**PROBLEM DESCRIPTION:**
Check every line of the entries for the string "debug" and return the ones that contain it.

Saved data entries

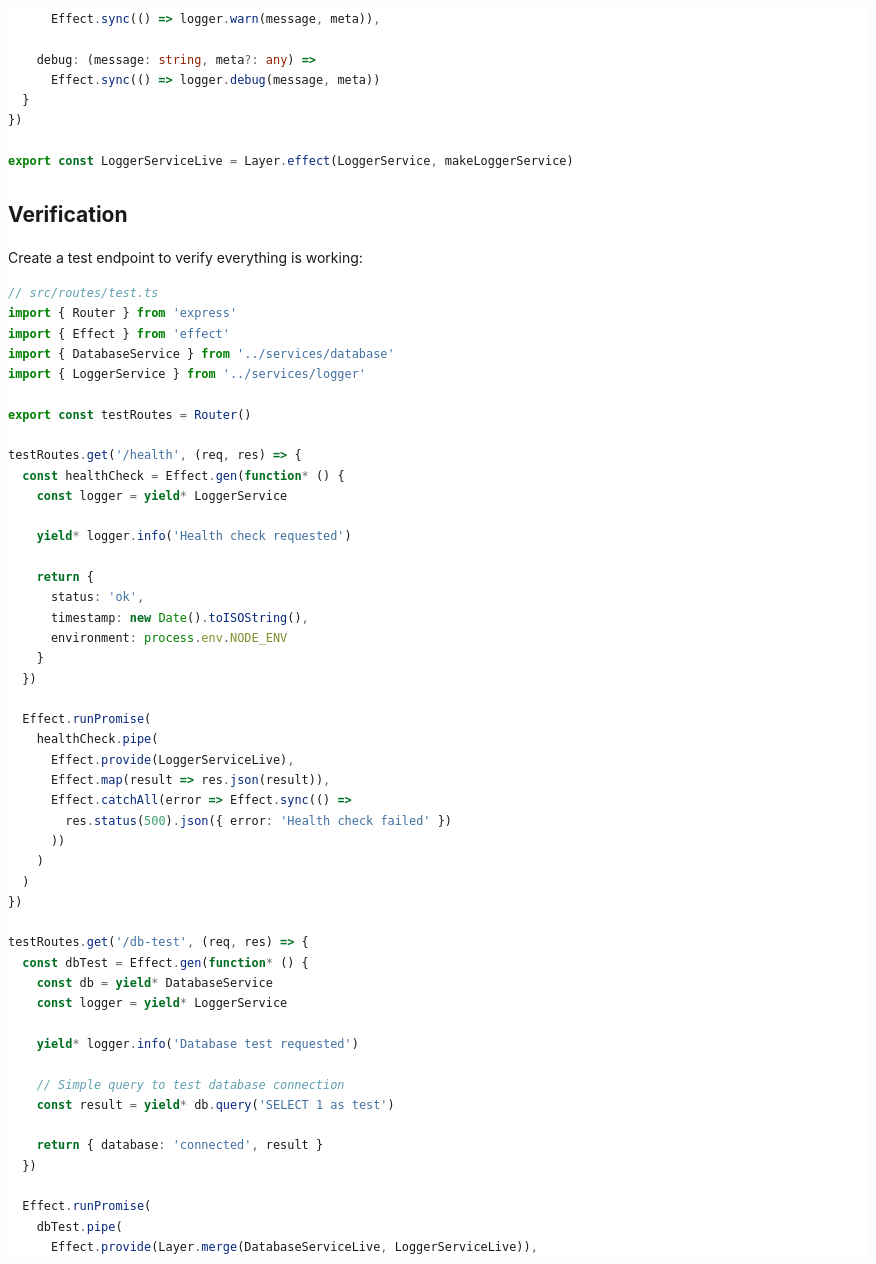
 ```typescript
      Effect.sync(() => logger.warn(message, meta)),
    
    debug: (message: string, meta?: any) =>
      Effect.sync(() => logger.debug(message, meta))
  }
})

export const LoggerServiceLive = Layer.effect(LoggerService, makeLoggerService)
```

## Verification

Create a test endpoint to verify everything is working:

```typescript
// src/routes/test.ts
import { Router } from 'express'
import { Effect } from 'effect'
import { DatabaseService } from '../services/database'
import { LoggerService } from '../services/logger'

export const testRoutes = Router()

testRoutes.get('/health', (req, res) => {
  const healthCheck = Effect.gen(function* () {
    const logger = yield* LoggerService
    
    yield* logger.info('Health check requested')
    
    return {
      status: 'ok',
      timestamp: new Date().toISOString(),
      environment: process.env.NODE_ENV
    }
  })

  Effect.runPromise(
    healthCheck.pipe(
      Effect.provide(LoggerServiceLive),
      Effect.map(result => res.json(result)),
      Effect.catchAll(error => Effect.sync(() => 
        res.status(500).json({ error: 'Health check failed' })
      ))
    )
  )
})

testRoutes.get('/db-test', (req, res) => {
  const dbTest = Effect.gen(function* () {
    const db = yield* DatabaseService
    const logger = yield* LoggerService
    
    yield* logger.info('Database test requested')
    
    // Simple query to test database connection
    const result = yield* db.query('SELECT 1 as test')
    
    return { database: 'connected', result }
  })

  Effect.runPromise(
    dbTest.pipe(
      Effect.provide(Layer.merge(DatabaseServiceLive, LoggerServiceLive)),
```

**YOUR RESPONSE:**
    debug: (message: string, meta?: any) =>
      Effect.sync(() => logger.debug(message, meta))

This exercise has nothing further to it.